- _Given records_:
#####

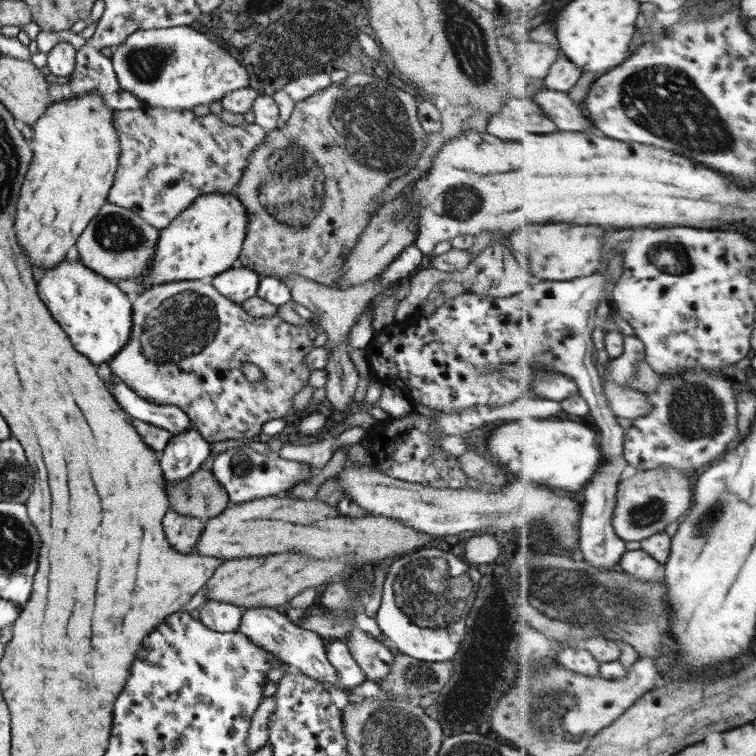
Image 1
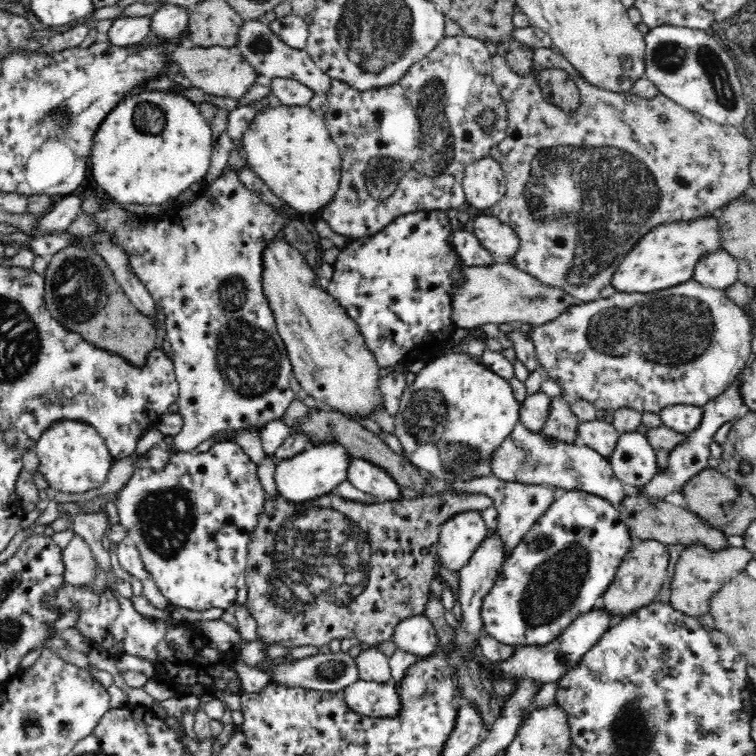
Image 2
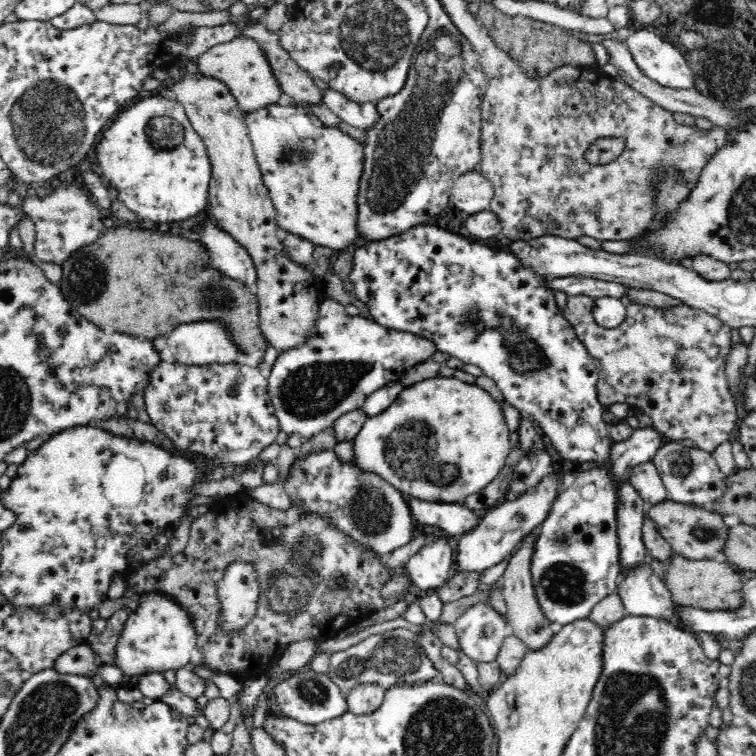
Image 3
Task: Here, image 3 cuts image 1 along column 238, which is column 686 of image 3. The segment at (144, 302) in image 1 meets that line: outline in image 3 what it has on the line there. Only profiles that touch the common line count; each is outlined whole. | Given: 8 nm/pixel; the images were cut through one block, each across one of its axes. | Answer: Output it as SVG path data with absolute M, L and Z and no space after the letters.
M586 295L569 296L567 303L562 309L562 315L566 317L568 323L573 327L581 341L588 350L589 355L595 360L597 375L599 376L597 382L598 401L608 410L612 404L627 403L637 412L647 414L652 419L652 427L662 433L666 439L671 441L681 442L690 438L696 442L699 449L712 453L714 449L722 442L728 441L732 430L736 428L736 423L740 422L740 410L737 400L733 393L729 390L728 379L725 373L725 366L728 354L732 350L732 346L736 343L736 330L730 326L722 323L719 318L704 312L702 309L694 308L688 304L678 304L678 306L672 306L672 308L656 308L654 306L644 306L632 301L627 301L627 313L625 319L617 328L603 328L596 323L596 319L593 315L594 299Z

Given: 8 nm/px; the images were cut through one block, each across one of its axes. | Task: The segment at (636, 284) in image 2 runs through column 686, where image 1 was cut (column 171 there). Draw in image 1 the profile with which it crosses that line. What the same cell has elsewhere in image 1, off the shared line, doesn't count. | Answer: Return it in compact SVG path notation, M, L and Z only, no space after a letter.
M210 193L196 200L159 231L159 241L147 274L139 281L154 285L179 280L211 280L238 264L246 234L247 210L233 193Z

#####

- _Task instructions_: Output every entry word for word, but omit the pictures.

- _Written answer_:
Image 1
Image 2
Image 3
Task: Here, image 3 cuts image 1 along column 238, which is column 686 of image 3. The segment at (144, 302) in image 1 meets that line: outline in image 3 what it has on the line there. Only profiles that touch the common line count; each is outlined whole. | Given: 8 nm/pixel; the images were cut through one block, each across one of its axes. | Answer: Output it as SVG path data with absolute M, L and Z and no space after the letters.
M586 295L569 296L567 303L562 309L562 315L566 317L568 323L573 327L581 341L588 350L589 355L595 360L597 375L599 376L597 382L598 401L608 410L612 404L627 403L637 412L647 414L652 419L652 427L662 433L666 439L671 441L681 442L690 438L696 442L699 449L712 453L714 449L722 442L728 441L732 430L736 428L736 423L740 422L740 410L737 400L733 393L729 390L728 379L725 373L725 366L728 354L732 350L732 346L736 343L736 330L730 326L722 323L719 318L704 312L702 309L694 308L688 304L678 304L678 306L672 306L672 308L656 308L654 306L644 306L632 301L627 301L627 313L625 319L617 328L603 328L596 323L596 319L593 315L594 299Z

Given: 8 nm/px; the images were cut through one block, each across one of its axes. | Task: The segment at (636, 284) in image 2 runs through column 686, where image 1 was cut (column 171 there). Draw in image 1 the profile with which it crosses that line. What the same cell has elsewhere in image 1, off the shared line, doesn't count. | Answer: Return it in compact SVG path notation, M, L and Z only, no space after a letter.
M210 193L196 200L159 231L159 241L147 274L139 281L154 285L179 280L211 280L238 264L246 234L247 210L233 193Z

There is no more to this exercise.